William accepted an invitation to sit in the pilot’s seat of the multi-role combat aircraft at RAF Coningsby – a decade after he flew in the back seat of the fighter from the same station.

The Lincolnshire base is one of two which provide 24 hour-a-day, seven days-a-week fighter cover to intercept threats ranging from Russian bombers to commercial airliners suspected to have been hijacked.

The other is RAF Lossiemouth in Scotland.

Wearing a suit, the duke spent 10 minutes in the cockpit discussing the controls and the aircraft’s capabilities with Wing Commander Andy Chisholm.

Duke of Cambridge visit to RAF Coningsby

As well as Coningsby’s NATO Quick Reaction Alert (QRA) role, the base trains Typhoon pilots and William met with trainees as he visited 29 Squadron.

The duke spent a week based at RAF Coningsby in 2008 as he was given an introduction to the three branches of the armed forces.

He is now Honorary Air Commandant of the base.

The duke asked a group of children at the base’s new engagement centre if they wanted to be pilots in the RAF.

When one girl replied that she wanted to be an engineer, William said: “Music to my ears. That’s fantastic. We need lots more girls as engineers. They’re very, very good.”

After watching as the children, all from local primary schools, competed to design and build a device for successfully parachuting an egg, he giggled as he was presented with a gift of a school tea-towel.
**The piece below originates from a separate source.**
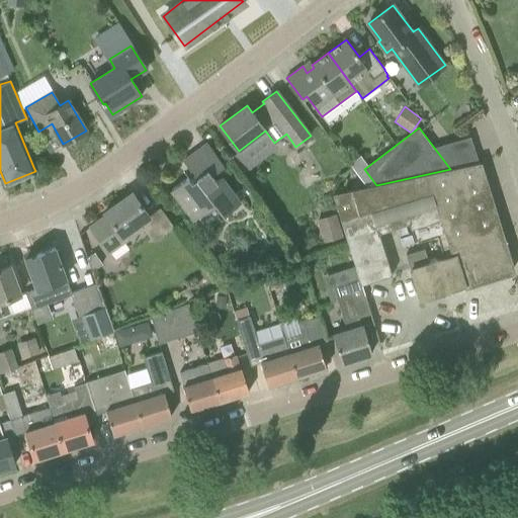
[(183,206),(193,220),(216,203),(224,214),(241,200),(218,169),(223,165),(220,160),(207,144),(193,154),(197,159),(187,166),(196,178),(191,182),(188,177),(171,190),(183,206)]
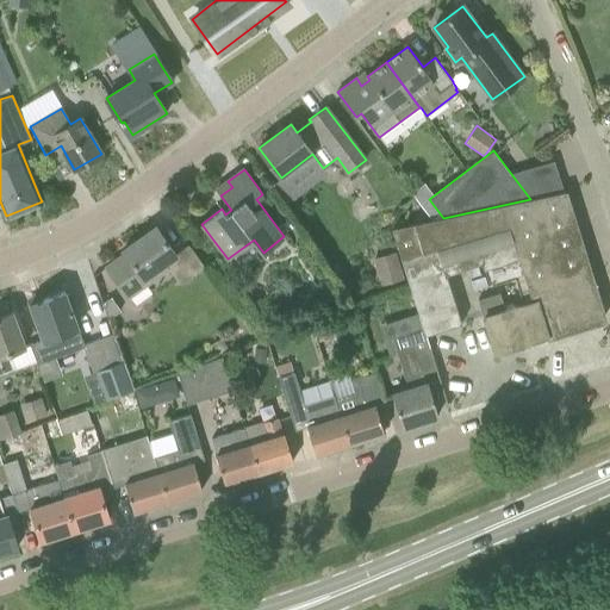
[(422,328),(424,335),(461,323),(447,274),(481,262),(490,286),(515,277),(523,305),(505,311),(499,293),(478,299),(495,353),(528,343),(531,346),(543,341),(546,337),(603,319),(564,192),(530,199),(443,218),(391,229),(402,261),(423,328),(422,328)]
The duke laughed at the children’s drawings of the class and their teachers on the towel.

He joked: “Do the teachers come off lightly… no they don’t.”

And he thanked nine-year-old Ruby Brown, from Tattershall Holy Trinity CofE Primary School, who presented him with a picture of him, the Duchess of Cambridge and their two children.

He said: “Is that me and is that Kate? That’s a lovely drawing. Thanks very much.”

Ruby said: “It was of Prince William, Princess Kate, Prince George and Princess Charlotte. I thought it might be nice. I thought he would like it and he could give it to his children.”

She said: “It was quite nerve-racking because you don’t normally find a prince walking around day-by-day.”

William chatted to another group of children about football, reminding them he was an Aston Villa fan.

He told one girl: “Norwich? Norwich is a good football team.”

The children were in the new Engagement Centre where the duke was also shown a heritage display about the history of the station and the rest of the education unit which aims to engage local children in science and engineering.

He completed his day at Coningsby – which was partly aimed at promoting the RAF’s 100-year anniversary aims of “commemorate, celebrate and inspire” – by watching a spectacular display over the airfield from one of the Typhoons.